Miss Grit’s Under My Umbrella finds Margaret Dewey Sohn stepping out from behind the circuitry and into something far more exposed. It is the second full-length from the New York–based artist, and it shifts the focus from concept to confession without losing the sonic control that defined their debut.

Sohn first drew attention with a run of EPs before breaking through with Follow The Cyborg, an album that framed identity through a sci-fi lens. It was precise, layered, and deliberately constructed. Under My Umbrella keeps that attention to detail intact, but the perspective has changed. This time, the internal world isn’t filtered through a character. It’s right there on the surface.

The album leans into a darker, more textured palette, pulling from trip-hop’s shadowy atmosphere while pushing toward something fuller and more immediate. There’s a dream-pop haze running through it, but it’s balanced by a sense of weight and density that keeps the songs grounded. Sohn still builds these tracks piece by piece, drawing on their background in music technology, but the end result feels less sealed off and more open to impact.

That shift lines up with how the record came together. After a stretch of solo touring across North America, driving themselves from city to city, Sohn came home carrying the kind of unfiltered energy that doesn’t translate easily into controlled studio environments.
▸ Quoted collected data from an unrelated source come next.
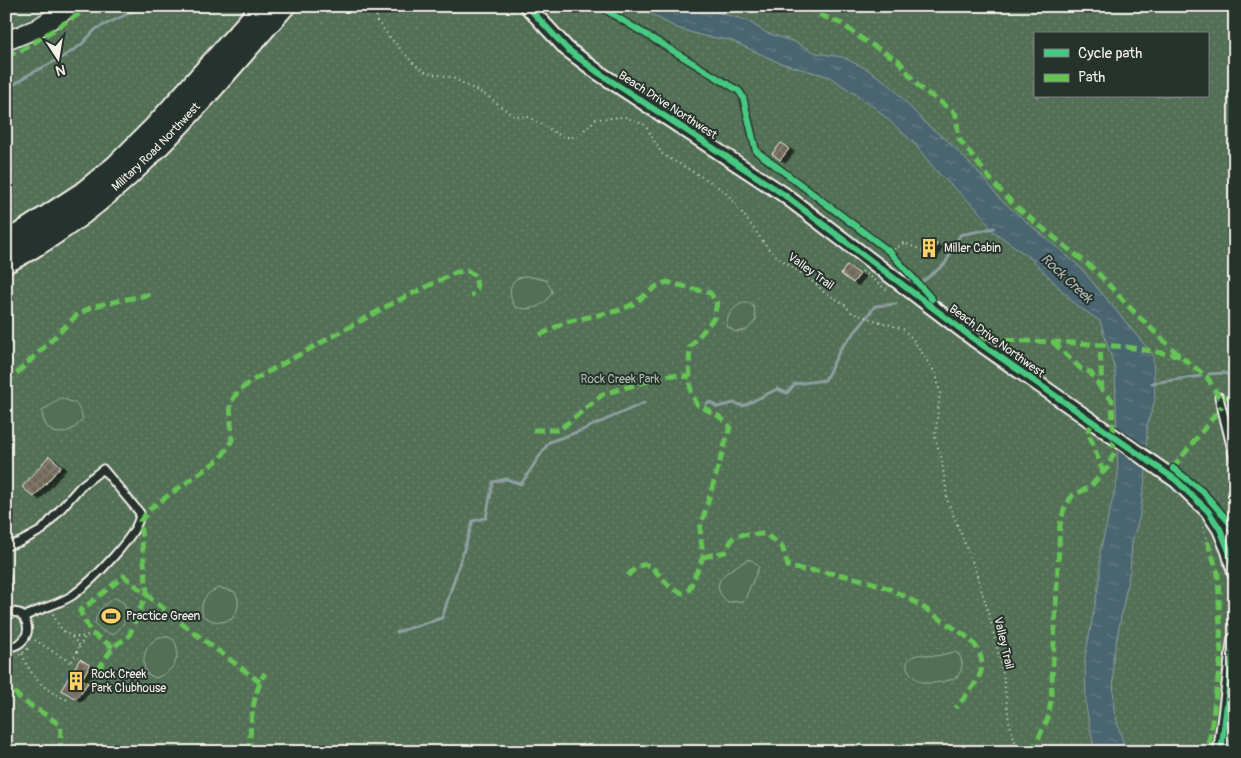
<svg xmlns="http://www.w3.org/2000/svg" width="1241" height="758" font-family="Pangolin,sans-serif">
	<style>
		.park { fill: url(#park-dots); stroke: #a3b0a0; fill-rule: evenodd }
		.pitch { fill: #526f57; stroke: #a3b0a0 }
		.water { fill: url(#water-ripples); stroke: #8d9e9f }
		.pier { fill: #353d36 }
		.lines { fill: none; stroke-linecap: round; stroke-linejoin: round }
		.stream { stroke: #8d9e9f; stroke-width: 3 }
		.building { fill: url(#building-cross-hatch); stroke: #f4f1e8; filter: url(#shadow) }
		.service-casing { stroke: #f4f1e8; stroke-width: 11 }
		.minor-casing { stroke: #f4f1e8; stroke-width: 18 }
		.tertiary-casing { stroke: #f4f1e8; stroke-width: 21 }
		.primary-casing { stroke: #f4f1e8; stroke-width: 25 }
		.path { stroke: #f4f1e8; stroke-width: 2; stroke-dasharray: 1 4; stroke-linecap: butt }
		.service { stroke: #26332d; stroke-width: 7 }
		.minor { stroke: #26332d; stroke-width: 14 }
		.tertiary { stroke: #26332d; stroke-width: 18 }
		.primary { stroke: #26332d; stroke-width: 21 }
		.quiet { stroke: #66c356; stroke-width: 5; stroke-dasharray: 10 5; stroke-linecap: butt }
		.cycleway-casing { stroke: #26332d; stroke-width: 9 }
		.cycleway { stroke: #46c982; stroke-width: 6 }
		.labels { text-anchor: middle; stroke-width: 4; stroke-linejoin: round; paint-order: stroke }
		.street-label { font-size: 12px; fill: #f4f1e8; stroke: #26332d }
		.poi-label { font-size: 12px; fill: #f4f1e8; stroke: #26332d; text-anchor: start }
		.park-label { font-size: 12px; fill: #b3bdae; stroke: #26332d }
		.water-label { font-size: 14px; font-style: italic; fill: #b0b9b8; stroke: #26332d }
	</style>
	<defs>
		<pattern id="park-dots" width="8" height="8" patternUnits="userSpaceOnUse" patternTransform="scale(1.25)"><rect width="8" height="8" fill="#526f57"/><path d="M2 2h.1M6 6h.1" fill="none" stroke="#6c846f" stroke-width="1.8" stroke-linecap="round"/></pattern>
		<pattern id="water-ripples" width="26" height="14" patternUnits="userSpaceOnUse" patternTransform="scale(1.25)"><rect width="26" height="14" fill="#49666f"/><path d="M2 4q2-2 4 0t4 0M15 11q2-2 4 0t4 0" fill="none" stroke="#647c84"/></pattern>
		<pattern id="building-cross-hatch" width="8" height="8" patternUnits="userSpaceOnUse" patternTransform="scale(1.25)"><rect width="8" height="8" fill="#706758"/><path d="M0 0l8 8M0 8l8-8" fill="none" stroke="#857d70"/></pattern>
		<filter id="shadow"><feDropShadow dx="5.5" dy="3" stdDeviation="0" flood-color="#0009"/></filter>
	</defs>
	<rect width="100%" height="100%" fill="#353d36"/>
	<filter id="ink" filterUnits="userSpaceOnUse"><feTurbulence type="fractalNoise" baseFrequency=".02" numOctaves="2"/><feDisplacementMap in="SourceGraphic" scale="10" xChannelSelector="R" yChannelSelector="G"/><feConvolveMatrix kernelMatrix="1 2 1 2 8 2 1 2 1" color-interpolation-filters="sRGB"/></filter>
	<g filter="url(#ink)">
		<path class="park" d="M6,6H1235V752H6ZM1035,34H1207V96H1035Z"/>
		<g class="pitch">
			<path d="M526,276L546,280L552,291C547,306 530,312 515,307C507,294 508,278 526,276Z"/>
			<path d="M742,303H749L754,307L756,320L747,330L736,332L727,326C726,315 733,308 742,303Z"/>
			<path d="M61,398L77,404L83,418C69,439 44,439 42,411Z"/>
			<path d="M747,560H752L759,567L744,601L728,602C704,582 730,570 747,560Z"/>
			<path d="M220,588L235,592C241,602 238,610 232,619C221,624 213,622 203,616C199,602 206,592 220,588Z"/>
			<path d="M115,598L124,603C129,618 124,625 113,635L103,631L95,624C97,609 103,605 115,598Z"/>
			<path d="M159,637H168L174,640C183,657 172,674 155,678L146,673C141,657 145,645 159,637Z"/>
			<path d="M954,652L959,654C964,664 963,672 954,679C945,681 935,684 926,683C914,681 897,664 914,656C921,653 927,656 934,656C940,656 947,653 954,652Z"/>
		</g>
		<polygon class="water" points="636,6 688,6 716,12 746,20 767,33 793,41 816,53 842,57 867,69 889,84 926,124 948,141 982,176 1000,199 1080,267 1153,355 1155,400 1147,425 1146,471 1140,515 1132,542 1130,570 1113,659 1114,711 1126,752 1095,752 1086,707 1085,657 1100,578 1100,552 1118,477 1115,369 1100,321 1076,305 1033,260 993,231 977,209 937,172 913,142 874,107 830,77 780,63 730,40 703,36 677,28"/>
		<polygon class="pier" points="1113,423 1150,449 1149,472 1113,448"/>
		<g class="lines">
			<g class="stream">
				<polyline points="6,90 28,75 61,58 81,45 96,29 144,6"/>
				<polyline points="922,282 945,264 960,235 994,228"/>
				<polyline points="1209,374 1224,373 1235,377"/>
				<polyline points="1152,383 1201,376"/>
				<polyline points="706,404 710,402 717,407 734,403 743,406 777,389 787,393 795,384 825,380 841,348 861,325 875,306 896,304"/>
				<polyline points="397,632 442,618 473,521 486,518 493,482 506,479 521,484 549,442 580,431 644,403"/>
			</g>
		</g>
		<g class="building">
			<polygon points="781,143 789,149 780,160 772,154"/>
			<polygon points="925,240 937,244 932,256 922,253"/>
			<polygon points="847,265 860,274 853,283 841,274"/>
			<polygon points="49,456 61,466 34,497 22,487"/>
			<polygon points="80,659 90,665 82,679 88,683 76,699 61,690"/>
		</g>
		<g class="lines">
			<g class="service-casing">
				<g id="service">
					<polyline points="1219,397 1235,462"/>
					<polyline points="1220,529 1235,518"/>
					<path d="M6,546L20,542L42,530L81,486L103,469L140,513C140,534 91,582 73,595C58,605 40,608 24,617"/>
					<polyline points="6,577 6,605"/>
					<path d="M6,611L19,613C35,626 27,647 6,647"/>
				</g>
			</g>
			<g class="minor-casing">
				<g id="minor">
					<polyline points="527,6 567,49 599,73 783,194 974,339 1176,480 1208,511 1220,529 1229,551 1235,573"/>
					<polyline points="1221,752 1235,640"/>
				</g>
			</g>
			<g class="tertiary-casing">
				<polyline id="tertiary" points="6,41 36,29 72,6"/>
			</g>
			<g class="primary-casing">
				<g id="primary">
					<polyline points="6,243 83,193 115,167 155,127 263,6"/>
					<path id="s1" d="M6,262C122,203 200,101 284,6"/>
				</g>
			</g>
			<g class="path">
				<polyline points="375,6 377,21 389,36 414,64 427,73 451,77 489,97 512,115 529,117 563,137 577,137 596,119 625,117 645,125 662,154 716,185 730,197 771,252 815,283 825,293 843,303 852,313 903,329 912,338 936,374 940,392 935,438 941,456 948,502 974,566 989,614 1003,673 1009,721 1018,752"/>
				<polyline points="890,252 904,243 921,250"/>
				<polyline points="862,271 888,291"/>
				<polyline points="1203,527 1207,541"/>
				<path d="M53,614C60,631 73,644 91,633"/>
				<polyline points="72,637 80,646"/>
				<polyline points="35,640 71,663 85,637"/>
				<path d="M22,654C32,678 43,690 68,700"/>
				<polyline points="9,656 22,654 29,648"/>
			</g>
			<use href="#service" class="service"/>
			<use href="#minor" class="minor"/>
			<use href="#tertiary" class="tertiary"/>
			<use href="#primary" class="primary"/>
			<g class="quiet">
				<polyline points="807,6 818,14 842,24 865,41 898,60 919,87 953,111 956,115 959,139 995,185 1016,207 1095,270 1135,313 1180,356 1207,377 1219,397 1235,397"/>
				<polyline points="6,55 19,52 91,6"/>
				<path d="M540,335L566,322L621,310L635,303L657,286L667,282L710,293L717,302L714,318L690,347L689,365L691,392L697,404L720,417L730,427L700,529L703,557L689,590L683,593C655,586 654,543 625,579"/>
				<polyline points="976,339 1078,343 1127,347 1180,356"/>
				<polyline points="1053,342 1081,369 1090,372 1102,390"/>
				<polyline points="6,384 77,315 94,306 152,294"/>
				<polyline points="1093,423 1088,431 1103,472"/>
				<polyline points="533,430 559,430 603,394 670,375 690,377"/>
				<polyline points="1173,468 1222,406"/>
				<polyline points="1207,541 1218,573 1221,656 1208,752"/>
				<path d="M703,557L725,552L733,538L738,535L765,534L782,546L788,566L792,568C827,572 865,577 896,592C916,601 933,615 951,626C966,636 982,645 982,666C981,681 964,697 956,708"/>
				<polyline points="113,647 91,633 80,611 124,576 180,622 260,682"/>
				<path d="M7,648C5,706 24,696 61,726L60,752"/>
				<polyline points="98,670 113,647 129,636 147,593 140,521 152,507 221,458 232,440 230,404 238,391 255,379 393,303 457,272 468,271 476,276 477,289 471,296"/>
				<path d="M249,752C251,725 251,697 265,673"/>
				<polyline points="1032,752 1048,718 1051,701 1060,525 1064,509 1072,496 1090,487 1108,467 1114,453 1112,400 1102,390 1100,345"/>
			</g>
			<g class="cycleway-casing">
				<g id="cycleway">
					<polyline points="527,6 567,49 599,73 783,194 974,339 1176,480 1208,511 1220,529 1229,551 1235,573"/>
					<polyline points="599,6 739,91 743,97 756,151 890,252 932,299"/>
					<polyline points="1173,468 1203,492 1235,529"/>
					<polyline points="1221,752 1235,640"/>
				</g>
			</g>
			<use href="#cycleway" class="cycleway"/>
		</g>
	</g>
	<defs>
		<g id="building-bare" transform="scale(1.5)"><path d="M-4-6H4V6H1V3H-1V6H-4ZM-2.5-4.3h1.7v1.8h-1.7ZM.8-4.3h1.7v1.8H.8ZM-2.5-1h1.7V.8h-1.7ZM.8-1h1.7V.8H.8Z" fill="#ffd166" stroke="#26332d" stroke-width="2.5" paint-order="stroke"/></g>
		<g id="stadium-bare" transform="scale(1.5)"><path d="M0-5a6.5 5 0 1 0 0 10a6.5 5 0 1 0 0-10ZM-3.5-1.8h7v3.6h-7Z" fill="#ffd166" stroke="#26332d" stroke-width="2.5" paint-order="stroke"/></g>
	</defs>
	<g fill-rule="evenodd">
		<use href="#building-bare" x="929" y="248"/>
		<use href="#stadium-bare" x="111" y="616"/>
		<use href="#building-bare" x="76" y="681"/>
	</g>
	<g class="labels">
		<g class="street-label">
			<text transform="translate(668 105) rotate(33)" y="4">Beach Drive Northwest</text>
			<text dy="4" stroke="none"><textPath href="#s1" startOffset="190">Military Road Northwest</textPath></text>
			<text transform="translate(811 271) rotate(36)" y="4">Valley Trail</text>
			<text transform="translate(997 341) rotate(36)" y="4">Beach Drive Northwest</text>
			<text transform="translate(1004 643) rotate(77)" y="4">Valley Trail</text>
		</g>
		<g class="poi-label">
			<text x="944" y="252">Miller Cabin</text>
			<text x="126" y="620">Practice Green</text>
			<text x="91" y="678">Rock Creek<tspan x="91" dy="14">Park Clubhouse</tspan></text>
		</g>
		<g class="park-label">
			<text x="620" y="383">Rock Creek Park</text>
		</g>
		<g class="water-label">
			<text transform="translate(1067 278) rotate(43)" y="5">Rock Creek</text>
		</g>
	</g>
	<rect width="1241" height="758" fill="none" stroke="#26332d" stroke-width="25"/>
	<rect x="12" y="12" width="1216" height="733" fill="none" stroke="#f4f1e8" stroke-width="2" filter="url(#ink)"/>
	<rect x="1034" y="32" width="175" height="65" fill="#26332d" stroke="#787f78"/>
	<rect x="1044" y="49" width="25" height="8" fill="#46c982" stroke="#787f78"/>
	<text x="1078" y="58" font-size="15" fill="#f4f1e8">Cycle path</text>
	<rect x="1044" y="74" width="25" height="8" fill="#66c356" stroke="#787f78"/>
	<text x="1078" y="82" font-size="15" fill="#f4f1e8">Path</text>
	<g transform="translate(58 58) rotate(168)" stroke="#26332d" stroke-width="4" paint-order="stroke">
	<path d="M0-4L9 19L0 12L-9 19Z" fill="#f4f1e8"/>
	<text y="-8" font-size="14" font-weight="bold" text-anchor="middle" fill="#f4f1e8">N</text>
	</g>
</svg>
Instead of smoothing that out, Under My Umbrella leans into it. The performances feel closer to the edge, with less distance between the impulse and the finished track.

The title nods to Rihanna, but it also signals the record’s core idea. Sohn has described it as letting people in, not holding back, and leaving the “cyborg” framing behind. That decision reshapes the entire album. The themes are still rooted in identity, anxiety, and self-doubt, but they land more directly, without the conceptual buffer.
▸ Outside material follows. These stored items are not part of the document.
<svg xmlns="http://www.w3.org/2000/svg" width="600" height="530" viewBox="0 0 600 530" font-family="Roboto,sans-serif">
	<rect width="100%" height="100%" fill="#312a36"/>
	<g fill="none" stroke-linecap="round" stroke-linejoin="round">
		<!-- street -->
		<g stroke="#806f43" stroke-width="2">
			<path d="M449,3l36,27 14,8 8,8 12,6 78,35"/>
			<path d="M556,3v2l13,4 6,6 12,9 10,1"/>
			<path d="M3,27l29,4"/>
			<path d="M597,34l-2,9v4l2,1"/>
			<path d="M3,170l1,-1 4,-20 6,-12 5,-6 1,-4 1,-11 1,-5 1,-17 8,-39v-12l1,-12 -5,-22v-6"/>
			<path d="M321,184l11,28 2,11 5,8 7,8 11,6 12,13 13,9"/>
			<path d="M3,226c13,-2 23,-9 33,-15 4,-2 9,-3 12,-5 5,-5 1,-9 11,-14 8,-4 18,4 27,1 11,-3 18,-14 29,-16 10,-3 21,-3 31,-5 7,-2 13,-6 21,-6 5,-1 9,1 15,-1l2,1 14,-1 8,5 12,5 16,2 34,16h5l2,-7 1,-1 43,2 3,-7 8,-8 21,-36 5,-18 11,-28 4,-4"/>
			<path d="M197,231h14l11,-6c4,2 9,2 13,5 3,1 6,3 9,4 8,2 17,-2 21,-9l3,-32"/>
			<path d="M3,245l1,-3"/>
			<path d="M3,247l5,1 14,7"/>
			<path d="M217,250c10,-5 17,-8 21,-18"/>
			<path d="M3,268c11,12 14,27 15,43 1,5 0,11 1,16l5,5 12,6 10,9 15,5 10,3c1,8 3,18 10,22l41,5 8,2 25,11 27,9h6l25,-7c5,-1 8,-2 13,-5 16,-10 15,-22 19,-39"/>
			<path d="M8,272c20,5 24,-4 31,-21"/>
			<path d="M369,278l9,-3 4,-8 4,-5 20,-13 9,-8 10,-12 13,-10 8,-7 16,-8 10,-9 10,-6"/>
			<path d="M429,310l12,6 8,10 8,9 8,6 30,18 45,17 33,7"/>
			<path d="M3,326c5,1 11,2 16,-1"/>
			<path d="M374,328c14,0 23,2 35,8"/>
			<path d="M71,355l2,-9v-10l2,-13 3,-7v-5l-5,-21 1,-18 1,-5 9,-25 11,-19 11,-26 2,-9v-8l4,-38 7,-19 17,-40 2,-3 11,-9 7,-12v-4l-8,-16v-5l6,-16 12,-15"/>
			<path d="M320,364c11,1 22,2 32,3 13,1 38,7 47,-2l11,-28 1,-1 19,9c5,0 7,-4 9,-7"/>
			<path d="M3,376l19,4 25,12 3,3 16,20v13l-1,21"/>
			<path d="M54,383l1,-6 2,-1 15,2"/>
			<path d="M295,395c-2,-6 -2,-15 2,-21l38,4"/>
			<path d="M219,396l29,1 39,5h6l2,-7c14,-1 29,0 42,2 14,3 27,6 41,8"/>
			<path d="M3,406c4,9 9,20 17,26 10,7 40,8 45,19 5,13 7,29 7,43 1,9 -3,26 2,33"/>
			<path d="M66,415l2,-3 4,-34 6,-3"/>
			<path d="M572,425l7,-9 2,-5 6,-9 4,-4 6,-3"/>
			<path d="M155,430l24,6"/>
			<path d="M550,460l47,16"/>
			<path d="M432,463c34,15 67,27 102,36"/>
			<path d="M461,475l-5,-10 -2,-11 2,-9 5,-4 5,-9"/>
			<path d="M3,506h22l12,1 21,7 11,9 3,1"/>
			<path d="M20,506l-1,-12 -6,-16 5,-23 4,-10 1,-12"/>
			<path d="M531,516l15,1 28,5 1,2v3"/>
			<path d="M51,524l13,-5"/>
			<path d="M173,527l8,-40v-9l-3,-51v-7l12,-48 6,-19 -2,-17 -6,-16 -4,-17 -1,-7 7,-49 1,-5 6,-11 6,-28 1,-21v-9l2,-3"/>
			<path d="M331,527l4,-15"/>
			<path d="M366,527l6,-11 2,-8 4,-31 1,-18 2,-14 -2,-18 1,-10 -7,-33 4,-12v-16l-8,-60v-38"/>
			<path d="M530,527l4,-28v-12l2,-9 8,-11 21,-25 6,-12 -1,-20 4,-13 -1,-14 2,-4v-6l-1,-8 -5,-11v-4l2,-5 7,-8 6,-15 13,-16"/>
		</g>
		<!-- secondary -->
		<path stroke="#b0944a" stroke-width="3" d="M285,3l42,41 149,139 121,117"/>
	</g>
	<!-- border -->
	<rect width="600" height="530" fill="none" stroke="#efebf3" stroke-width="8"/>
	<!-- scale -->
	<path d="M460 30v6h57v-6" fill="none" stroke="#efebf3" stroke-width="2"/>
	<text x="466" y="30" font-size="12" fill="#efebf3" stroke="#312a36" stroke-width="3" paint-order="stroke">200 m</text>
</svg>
What stands out is how those ideas are carried by the production rather than buried under it. Sohn’s instincts as a producer are still front and center, but the complexity never overwhelms the emotional core. The songs move with purpose, balancing tension and release in a way that mirrors the push and pull of the subject matter.

Under My Umbrella doesn’t abandon what made Miss Grit compelling in the first place. It refines it. The precision is still there, the sound still unmistakably theirs, but the distance is gone. It’s a record that trades protection for clarity, and in doing so, lands with more weight.